[WORK REQUIRED] Keep the pictures out, and restate the listing that follows exactly as written.

DATA BELOW START

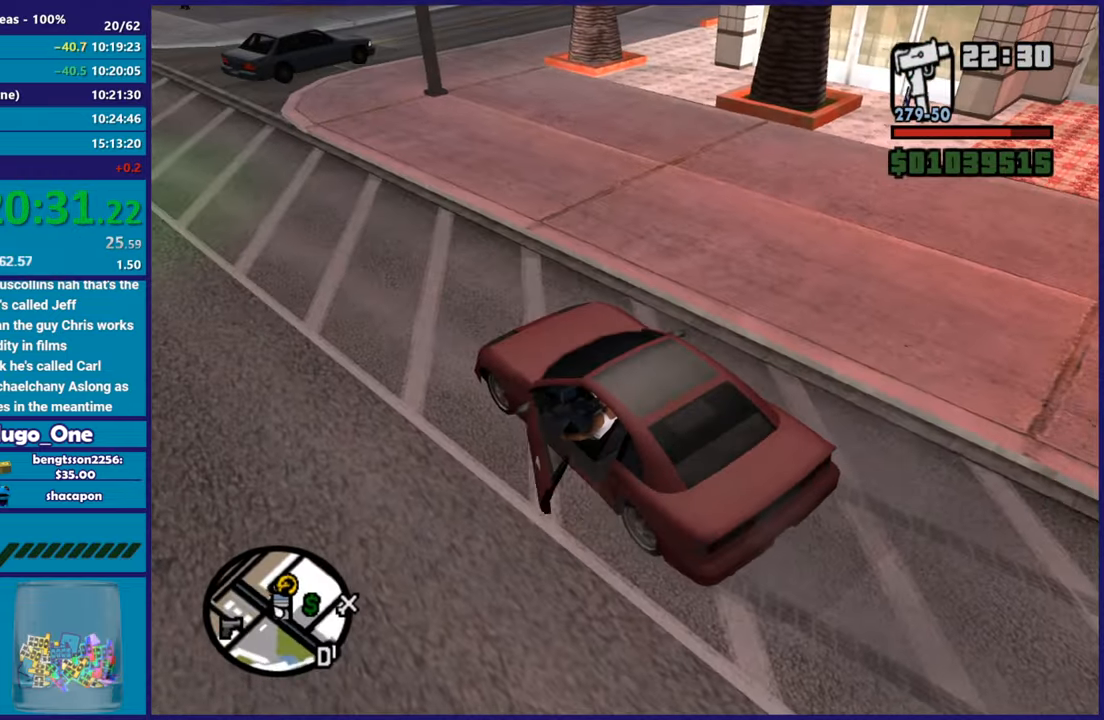
{"buttons": [], "left_stick": "down", "right_stick": "center", "button_events": [[100, "Y", "up"]]}
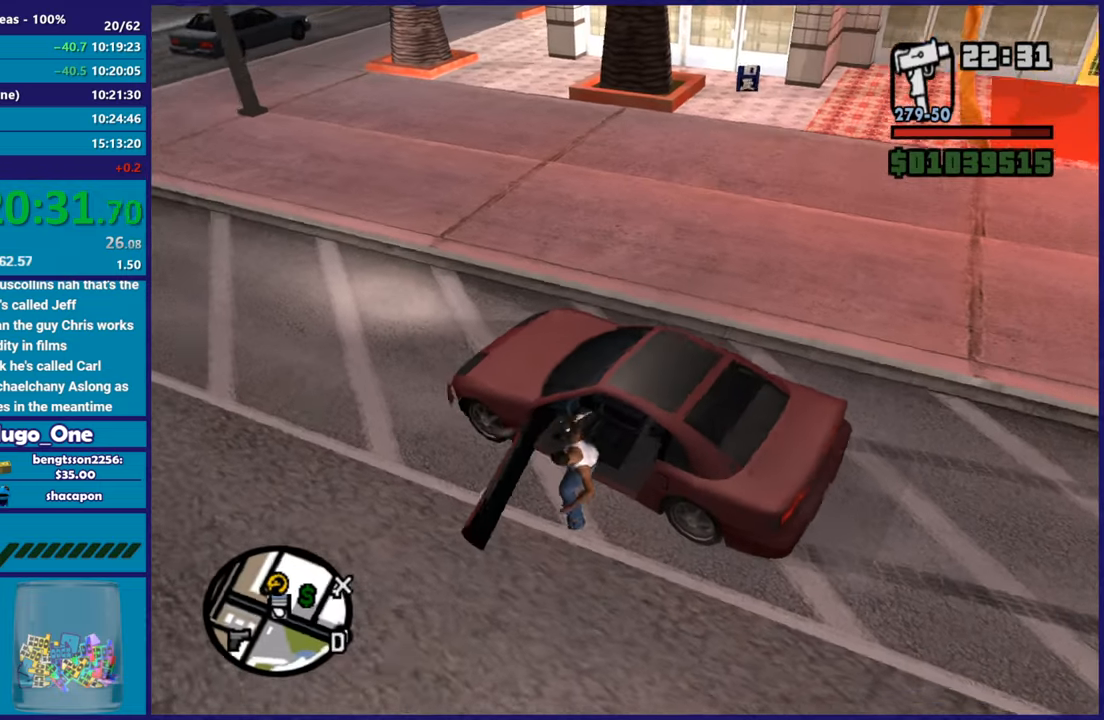
{"buttons": ["A"], "left_stick": "down", "right_stick": "center", "button_events": [[100, "A", "down"], [200, "A", "up"], [267, "A", "down"], [383, "A", "up"], [467, "A", "down"]]}
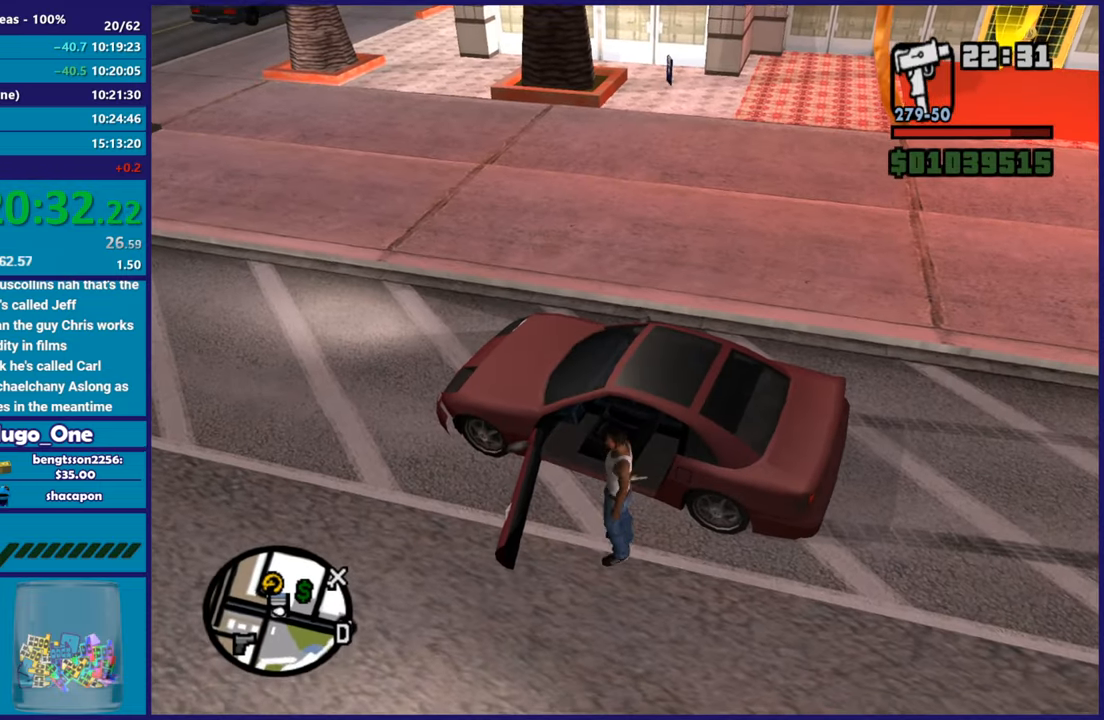
{"buttons": [], "left_stick": "right", "right_stick": "center", "button_events": [[84, "A", "up"], [150, "A", "down"], [267, "A", "up"], [351, "A", "down"], [434, "A", "up"]]}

DATA BELOW END

[RESPONSE]
{"buttons": [], "left_stick": "down", "right_stick": "center", "button_events": [[100, "Y", "up"]]}
{"buttons": ["A"], "left_stick": "down", "right_stick": "center", "button_events": [[100, "A", "down"], [200, "A", "up"], [267, "A", "down"], [383, "A", "up"], [467, "A", "down"]]}
{"buttons": [], "left_stick": "right", "right_stick": "center", "button_events": [[84, "A", "up"], [150, "A", "down"], [267, "A", "up"], [351, "A", "down"], [434, "A", "up"]]}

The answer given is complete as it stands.